Además de acogida, los lugareños les ofrecen por 20 dólares un kit de supervivencia que incluye carpa, machete y un líquido que, aseguran, espanta serpientes.
Otros ofrecen sus casas como posadas, a diez dólares la noche por persona. La tarifa es “carísima”, se queja Wilford, quien comparte una habitación con otras cuatro personas.
“No vamos a quedarnos acá, solo queremos pasar sin hacer daño al país”, aclara el haitiano. Algunos amigos lo esperan en Estados Unidos.
En condiciones normales, ya habría llegado a Centroamérica, pero los confinamientos y cierres de fronteras impuestos durante 2020 provocaron un represamiento de migrantes.
En 2019 unos 1.000 “irregulares” entraron a Panamá por el Darién desafiando depredadores y barrancos, según autoridades de ese país.
Entre abril y octubre del año pasado el tránsito prácticamente cesó y volvió a repuntar este año. En enero, último mes del que se tiene registro, unas 1.000 personas hicieron el cruce.
En mayo, cuando Colombia reabrió sus fronteras terrestres y fluviales, este municipio de 45.000 habitantes donde escasea el agua potable empezó a recibir un flujo insólito de migrantes, en su mayoría haitianos.
La ruta habitual implica cruzar en lancha el Golfo de Urabá, un cuello de botella de 60 kilómetros.

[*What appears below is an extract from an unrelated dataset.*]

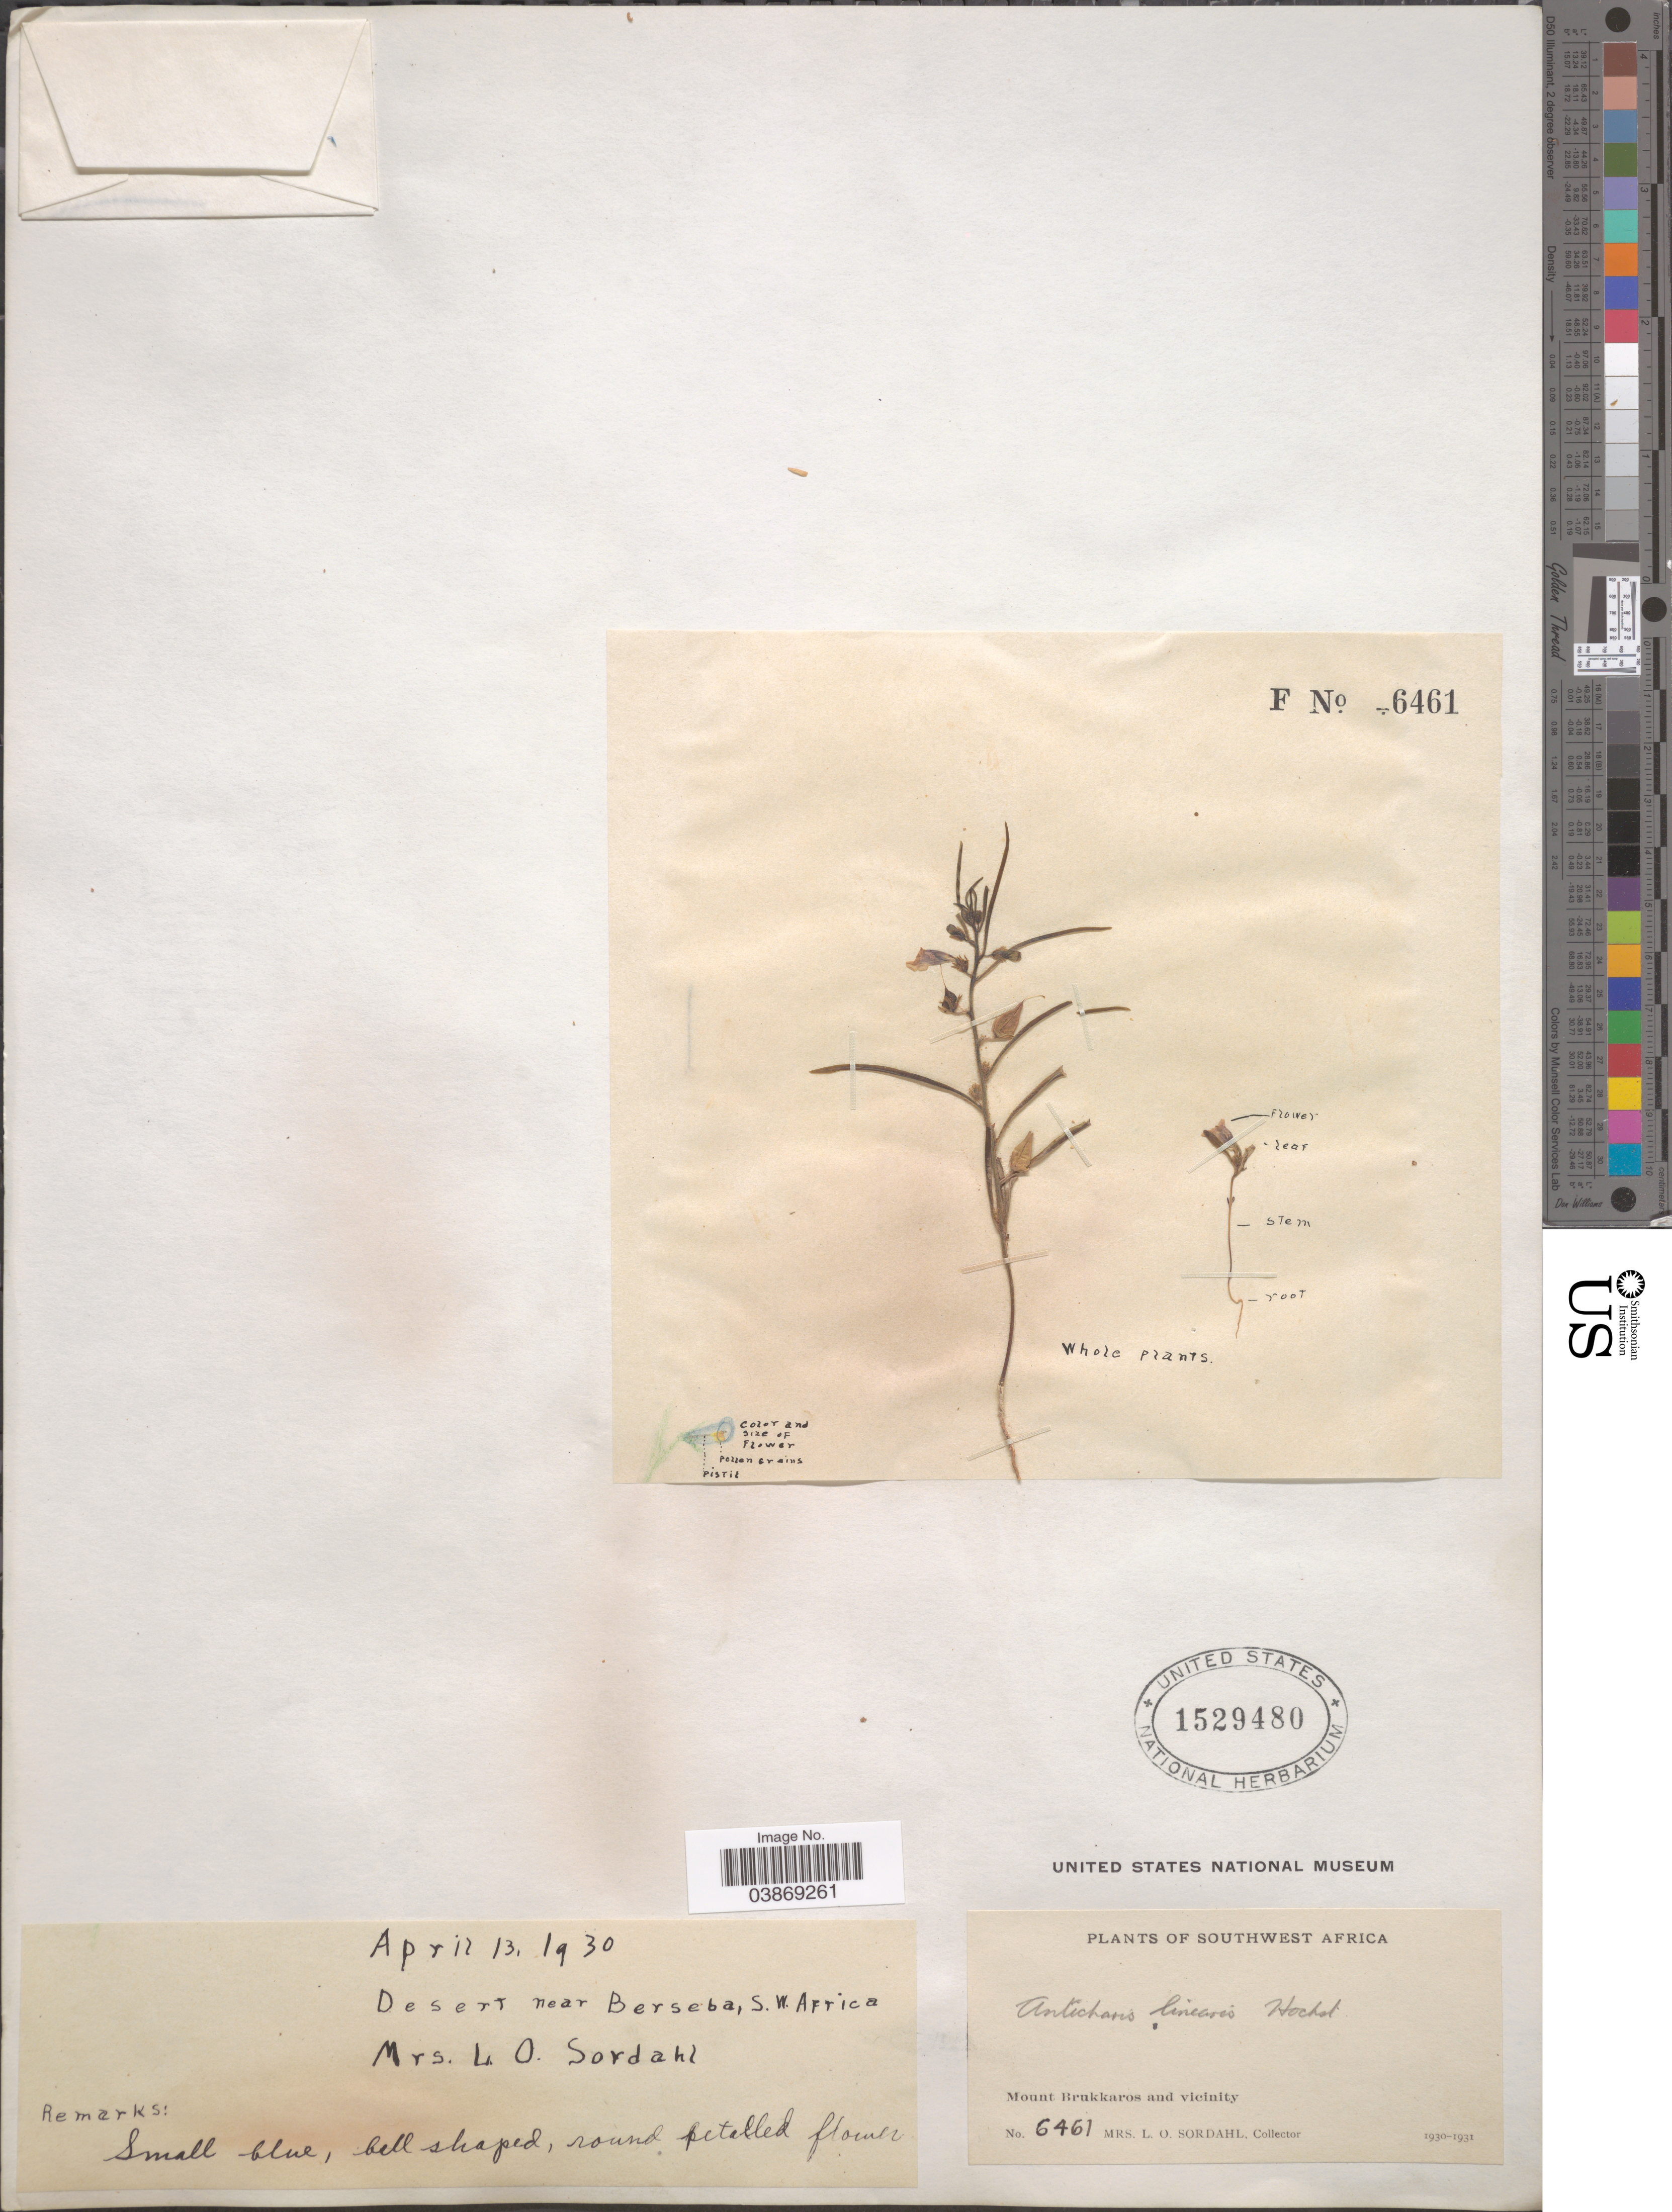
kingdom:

Pero la única naviera del pueblo no dio abasto y los migrantes se fueron acumulando. En la playa de Necoclí ahora suena la música creole y abundan los relatos de frustración y escape.
Sueños de fuga
Wilford describe a su natal Haití como “una democracia falsa”, tras el asesinato del presidente Jovenel Moise a manos presuntamente de mercenarios colombianos complotados con políticos de ese país.
“¿Cómo voy yo a vivir sin presidente, con una policía que no sirve?”, enfatiza su compatriota Nelson Courcelle.
Como muchos, migraron hace años a Chile o Brasil. Dicen que esos países no renovaron sus visas de trabajo y por eso viajan al norte buscando “una vida decente”.
Pero en su huida deben cruzar por una región colombiana con sus propios problemas.
El Clan del Golfo, la mayor organización armada del narcotráfico, ejerce como una autoridad a la sombra en Urabá, una de las zonas más castigadas a lo largo medio siglo de conflicto armado con ejército, guerrillas y paramilitares.
“Dicen que aquí (hay) un problema, que Necoclí está en caos. No, la gente está es trabajando”, dice Juan Pablo Guevara, de 34 años y quien alquila casas para los migrantes. En los últimos meses ha visto sus ingresos multiplicarse por diez.